▸ **Material supplied**
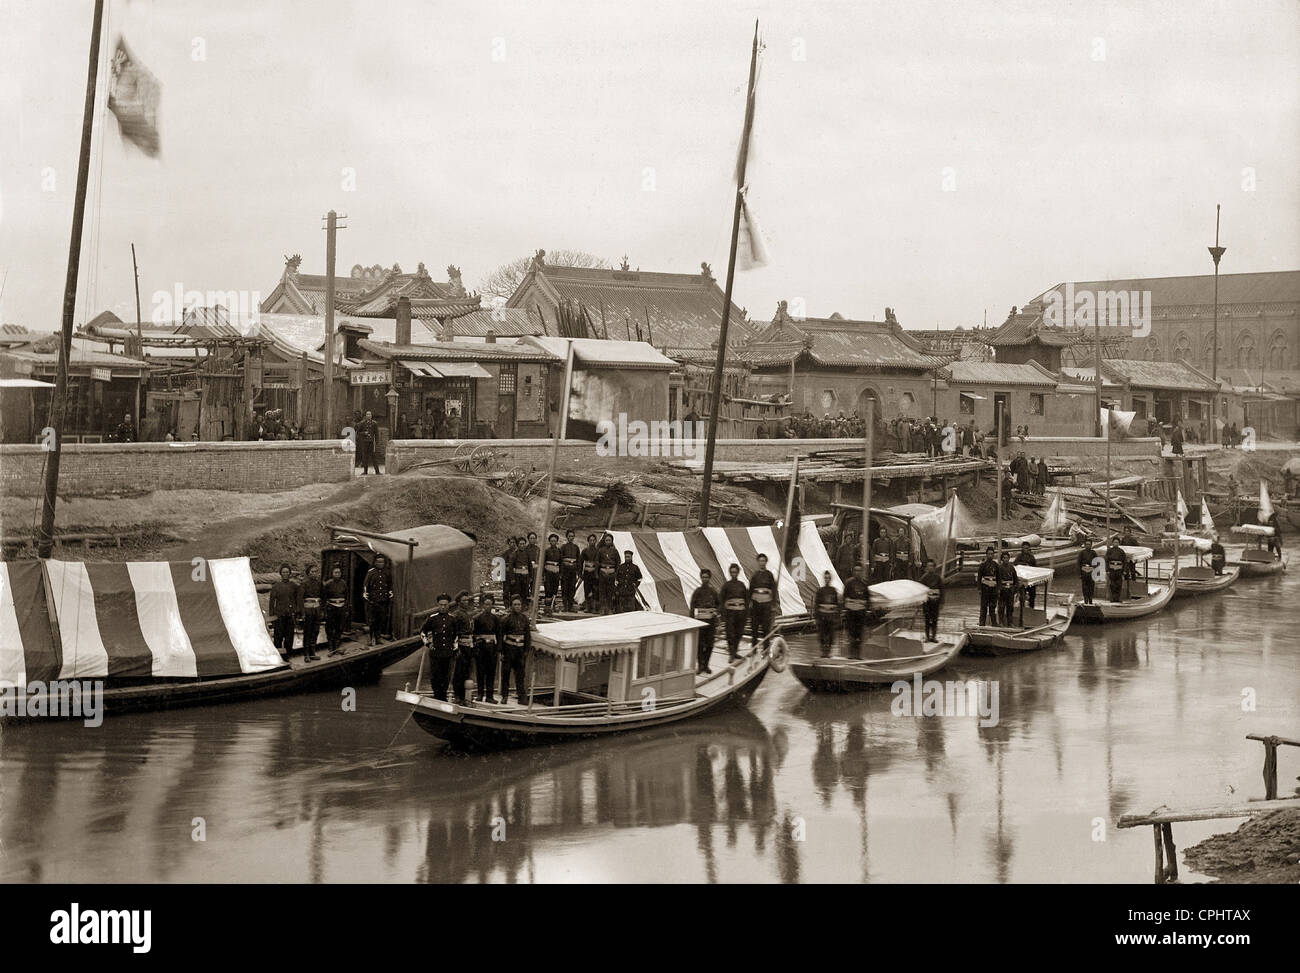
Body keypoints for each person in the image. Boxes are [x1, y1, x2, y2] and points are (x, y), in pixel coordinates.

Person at [420, 594, 458, 701]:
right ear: (438, 605)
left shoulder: (452, 619)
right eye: (441, 605)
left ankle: (443, 697)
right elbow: (423, 632)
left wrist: (454, 648)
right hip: (435, 652)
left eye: (445, 605)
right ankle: (437, 696)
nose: (443, 607)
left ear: (448, 606)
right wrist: (428, 644)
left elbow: (456, 635)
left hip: (448, 652)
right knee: (436, 676)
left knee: (446, 676)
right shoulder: (432, 619)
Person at [499, 596, 530, 704]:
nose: (517, 606)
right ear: (511, 606)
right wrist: (501, 652)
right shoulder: (506, 619)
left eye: (519, 604)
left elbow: (528, 636)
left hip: (520, 651)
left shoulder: (525, 619)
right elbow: (501, 636)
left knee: (520, 675)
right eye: (515, 604)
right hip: (509, 650)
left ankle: (521, 697)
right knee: (506, 673)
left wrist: (526, 650)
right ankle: (504, 696)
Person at [472, 593, 502, 703]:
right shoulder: (477, 618)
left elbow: (499, 634)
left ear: (492, 605)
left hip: (492, 649)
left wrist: (499, 648)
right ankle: (480, 694)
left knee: (491, 672)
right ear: (482, 605)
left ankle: (490, 696)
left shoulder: (496, 619)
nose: (487, 606)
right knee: (480, 672)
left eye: (489, 604)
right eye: (485, 604)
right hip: (481, 648)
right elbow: (474, 635)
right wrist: (475, 647)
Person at [689, 569, 720, 673]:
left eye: (706, 577)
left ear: (709, 578)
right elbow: (692, 607)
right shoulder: (697, 592)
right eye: (703, 577)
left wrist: (716, 614)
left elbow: (718, 605)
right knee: (699, 645)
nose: (705, 579)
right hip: (700, 623)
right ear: (701, 578)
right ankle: (700, 665)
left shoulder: (713, 592)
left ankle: (706, 665)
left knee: (710, 645)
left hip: (711, 623)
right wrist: (693, 621)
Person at [719, 564, 749, 662]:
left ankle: (735, 652)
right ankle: (731, 654)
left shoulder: (742, 585)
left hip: (740, 614)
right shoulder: (726, 585)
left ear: (738, 573)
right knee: (730, 633)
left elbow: (746, 600)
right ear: (730, 573)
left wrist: (746, 613)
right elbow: (721, 600)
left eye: (735, 572)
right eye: (732, 572)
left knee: (739, 633)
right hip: (730, 614)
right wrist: (723, 615)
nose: (734, 574)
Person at [268, 563, 299, 658]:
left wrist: (296, 612)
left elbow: (297, 600)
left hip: (290, 615)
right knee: (278, 636)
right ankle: (278, 656)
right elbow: (272, 603)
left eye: (287, 572)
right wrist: (272, 616)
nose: (285, 574)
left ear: (290, 573)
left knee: (289, 636)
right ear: (280, 574)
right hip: (279, 615)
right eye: (283, 572)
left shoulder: (294, 586)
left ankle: (288, 655)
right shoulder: (276, 586)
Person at [362, 553, 393, 645]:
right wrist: (367, 597)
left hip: (383, 600)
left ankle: (378, 638)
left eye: (382, 562)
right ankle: (371, 639)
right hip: (373, 601)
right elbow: (365, 586)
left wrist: (390, 596)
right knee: (372, 621)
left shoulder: (387, 572)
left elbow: (390, 586)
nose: (380, 563)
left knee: (380, 620)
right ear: (375, 562)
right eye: (378, 562)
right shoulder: (371, 573)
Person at [842, 563, 870, 659]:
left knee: (859, 635)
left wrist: (866, 611)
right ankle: (851, 655)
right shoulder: (849, 583)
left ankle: (857, 656)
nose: (857, 573)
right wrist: (846, 610)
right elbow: (845, 596)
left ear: (861, 572)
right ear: (853, 572)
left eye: (859, 571)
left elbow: (867, 599)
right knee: (851, 634)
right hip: (851, 612)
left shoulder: (864, 584)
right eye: (856, 571)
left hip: (860, 613)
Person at [451, 591, 475, 704]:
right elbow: (453, 633)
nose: (466, 602)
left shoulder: (467, 614)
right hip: (461, 645)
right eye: (463, 600)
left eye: (467, 600)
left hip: (469, 645)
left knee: (466, 671)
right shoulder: (457, 615)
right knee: (459, 672)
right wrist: (457, 648)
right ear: (459, 602)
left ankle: (465, 696)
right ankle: (457, 696)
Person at [748, 552, 777, 644]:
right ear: (758, 562)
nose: (762, 563)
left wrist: (773, 604)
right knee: (754, 627)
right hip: (756, 604)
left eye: (763, 561)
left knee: (766, 627)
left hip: (766, 604)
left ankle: (766, 648)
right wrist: (750, 602)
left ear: (766, 562)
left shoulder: (769, 575)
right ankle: (754, 649)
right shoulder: (755, 575)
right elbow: (751, 590)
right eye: (760, 561)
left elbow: (774, 590)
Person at [299, 562, 323, 662]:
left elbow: (323, 597)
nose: (314, 573)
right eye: (312, 572)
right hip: (308, 610)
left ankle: (313, 652)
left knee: (316, 631)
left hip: (317, 609)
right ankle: (306, 654)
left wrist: (321, 611)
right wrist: (303, 613)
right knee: (307, 632)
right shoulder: (304, 584)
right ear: (308, 573)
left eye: (316, 572)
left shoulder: (319, 583)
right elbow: (300, 599)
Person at [323, 564, 349, 655]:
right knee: (330, 627)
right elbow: (324, 597)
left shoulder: (343, 583)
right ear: (332, 573)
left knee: (340, 627)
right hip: (331, 608)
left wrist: (345, 607)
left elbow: (346, 595)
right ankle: (330, 646)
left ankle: (337, 644)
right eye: (335, 572)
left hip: (341, 607)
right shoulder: (328, 584)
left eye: (339, 572)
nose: (337, 574)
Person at [814, 571, 840, 656]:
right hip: (822, 617)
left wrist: (837, 617)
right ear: (824, 579)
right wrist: (816, 618)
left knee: (831, 635)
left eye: (828, 578)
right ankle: (823, 653)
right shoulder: (820, 591)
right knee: (822, 635)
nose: (827, 579)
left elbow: (837, 605)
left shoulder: (833, 591)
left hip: (831, 617)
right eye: (826, 578)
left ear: (830, 579)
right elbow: (816, 605)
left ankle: (828, 653)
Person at [918, 558, 944, 642]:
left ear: (934, 567)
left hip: (935, 601)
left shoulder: (938, 578)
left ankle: (933, 636)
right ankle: (927, 637)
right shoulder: (923, 578)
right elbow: (920, 590)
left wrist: (941, 603)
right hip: (927, 602)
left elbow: (942, 591)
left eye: (932, 566)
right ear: (926, 567)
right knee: (927, 619)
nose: (930, 568)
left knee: (935, 619)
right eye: (928, 566)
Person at [559, 529, 582, 612]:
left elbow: (579, 560)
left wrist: (578, 572)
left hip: (573, 571)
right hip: (565, 571)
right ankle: (565, 606)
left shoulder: (576, 547)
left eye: (572, 536)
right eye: (569, 536)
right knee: (565, 588)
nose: (571, 538)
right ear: (566, 537)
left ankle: (571, 606)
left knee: (572, 588)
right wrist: (561, 572)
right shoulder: (563, 547)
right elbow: (560, 560)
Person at [596, 534, 619, 614]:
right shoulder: (600, 550)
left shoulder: (615, 551)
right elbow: (597, 562)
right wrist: (597, 573)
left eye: (609, 540)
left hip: (611, 572)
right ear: (604, 541)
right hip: (602, 572)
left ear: (612, 541)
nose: (608, 542)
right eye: (606, 540)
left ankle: (609, 608)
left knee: (610, 591)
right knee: (602, 591)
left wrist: (616, 574)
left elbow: (618, 562)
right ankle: (602, 608)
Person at [976, 547, 999, 625]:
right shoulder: (983, 565)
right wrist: (979, 589)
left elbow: (999, 578)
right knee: (984, 606)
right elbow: (979, 578)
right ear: (986, 555)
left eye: (992, 554)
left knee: (992, 607)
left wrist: (998, 589)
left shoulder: (996, 565)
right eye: (989, 554)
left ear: (993, 555)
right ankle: (982, 623)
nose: (990, 556)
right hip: (985, 587)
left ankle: (994, 623)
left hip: (993, 588)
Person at [542, 533, 563, 614]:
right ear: (549, 542)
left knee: (555, 589)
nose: (553, 542)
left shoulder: (559, 551)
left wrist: (560, 573)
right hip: (548, 572)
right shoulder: (547, 551)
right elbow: (543, 563)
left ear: (557, 541)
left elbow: (560, 563)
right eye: (552, 541)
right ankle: (547, 607)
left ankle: (552, 605)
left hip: (556, 573)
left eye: (555, 541)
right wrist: (543, 574)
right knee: (548, 589)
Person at [509, 535, 533, 607]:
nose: (522, 545)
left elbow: (530, 566)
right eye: (520, 544)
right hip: (517, 577)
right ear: (517, 545)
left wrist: (530, 576)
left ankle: (524, 605)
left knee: (525, 592)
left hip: (525, 577)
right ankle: (517, 606)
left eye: (523, 544)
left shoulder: (527, 554)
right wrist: (512, 578)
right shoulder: (514, 554)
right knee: (517, 592)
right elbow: (511, 567)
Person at [1014, 541, 1038, 611]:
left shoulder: (1031, 557)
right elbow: (1015, 564)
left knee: (1032, 596)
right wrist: (1024, 565)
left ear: (1029, 549)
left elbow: (1035, 568)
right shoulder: (1019, 556)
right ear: (1022, 549)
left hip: (1030, 580)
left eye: (1027, 548)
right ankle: (1022, 609)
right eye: (1024, 548)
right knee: (1022, 596)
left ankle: (1031, 609)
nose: (1025, 550)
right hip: (1022, 579)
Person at [996, 550, 1018, 626]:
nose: (1006, 559)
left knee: (1010, 607)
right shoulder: (999, 568)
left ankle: (1010, 622)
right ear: (1002, 559)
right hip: (1002, 590)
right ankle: (1001, 622)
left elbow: (1015, 579)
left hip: (1010, 590)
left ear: (1009, 558)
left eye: (1007, 558)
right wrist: (999, 589)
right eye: (1004, 558)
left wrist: (1015, 589)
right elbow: (997, 580)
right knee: (1001, 607)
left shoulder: (1011, 568)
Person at [356, 410, 380, 474]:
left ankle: (377, 471)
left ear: (371, 416)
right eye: (367, 414)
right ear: (365, 416)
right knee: (365, 457)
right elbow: (358, 432)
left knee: (373, 457)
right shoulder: (362, 423)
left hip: (371, 442)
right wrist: (364, 433)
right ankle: (365, 471)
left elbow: (376, 433)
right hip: (364, 442)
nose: (368, 416)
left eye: (369, 414)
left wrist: (377, 441)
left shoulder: (374, 423)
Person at [580, 533, 600, 612]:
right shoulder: (585, 551)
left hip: (595, 574)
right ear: (588, 541)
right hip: (587, 573)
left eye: (593, 540)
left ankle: (594, 608)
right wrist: (580, 573)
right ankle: (588, 607)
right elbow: (580, 562)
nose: (592, 542)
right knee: (587, 590)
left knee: (595, 590)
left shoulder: (598, 551)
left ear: (595, 541)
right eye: (590, 540)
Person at [1104, 536, 1127, 603]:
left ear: (1119, 543)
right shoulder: (1109, 551)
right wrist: (1107, 570)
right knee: (1112, 585)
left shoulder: (1121, 551)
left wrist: (1124, 571)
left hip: (1119, 570)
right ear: (1112, 543)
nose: (1116, 543)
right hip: (1112, 570)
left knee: (1119, 584)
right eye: (1114, 542)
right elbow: (1107, 561)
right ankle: (1113, 598)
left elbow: (1124, 561)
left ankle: (1118, 598)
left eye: (1117, 542)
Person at [1078, 538, 1098, 605]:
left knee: (1091, 587)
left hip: (1091, 572)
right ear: (1085, 545)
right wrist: (1080, 573)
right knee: (1084, 587)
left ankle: (1090, 600)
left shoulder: (1093, 553)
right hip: (1084, 572)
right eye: (1086, 544)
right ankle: (1085, 600)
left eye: (1089, 544)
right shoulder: (1082, 553)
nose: (1088, 546)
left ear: (1091, 545)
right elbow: (1079, 563)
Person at [500, 536, 518, 605]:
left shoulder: (518, 552)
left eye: (514, 542)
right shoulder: (505, 553)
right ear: (508, 543)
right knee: (506, 590)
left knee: (515, 590)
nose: (512, 544)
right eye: (511, 542)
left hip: (515, 574)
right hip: (507, 574)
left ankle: (513, 605)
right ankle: (506, 605)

▸ **Exercise**
Take the lines above from the one containing "left eye: (445, 605)" to the one containing "left eye: (519, 604)" and retype them exactly, both ends included, with nothing added.

▸ **Completed task**
left eye: (445, 605)
right ankle: (437, 696)
nose: (443, 607)
left ear: (448, 606)
right wrist: (428, 644)
left elbow: (456, 635)
left hip: (448, 652)
right knee: (436, 676)
left knee: (446, 676)
right shoulder: (432, 619)
Person at [499, 596, 530, 704]:
nose: (517, 606)
right ear: (511, 606)
right wrist: (501, 652)
right shoulder: (506, 619)
left eye: (519, 604)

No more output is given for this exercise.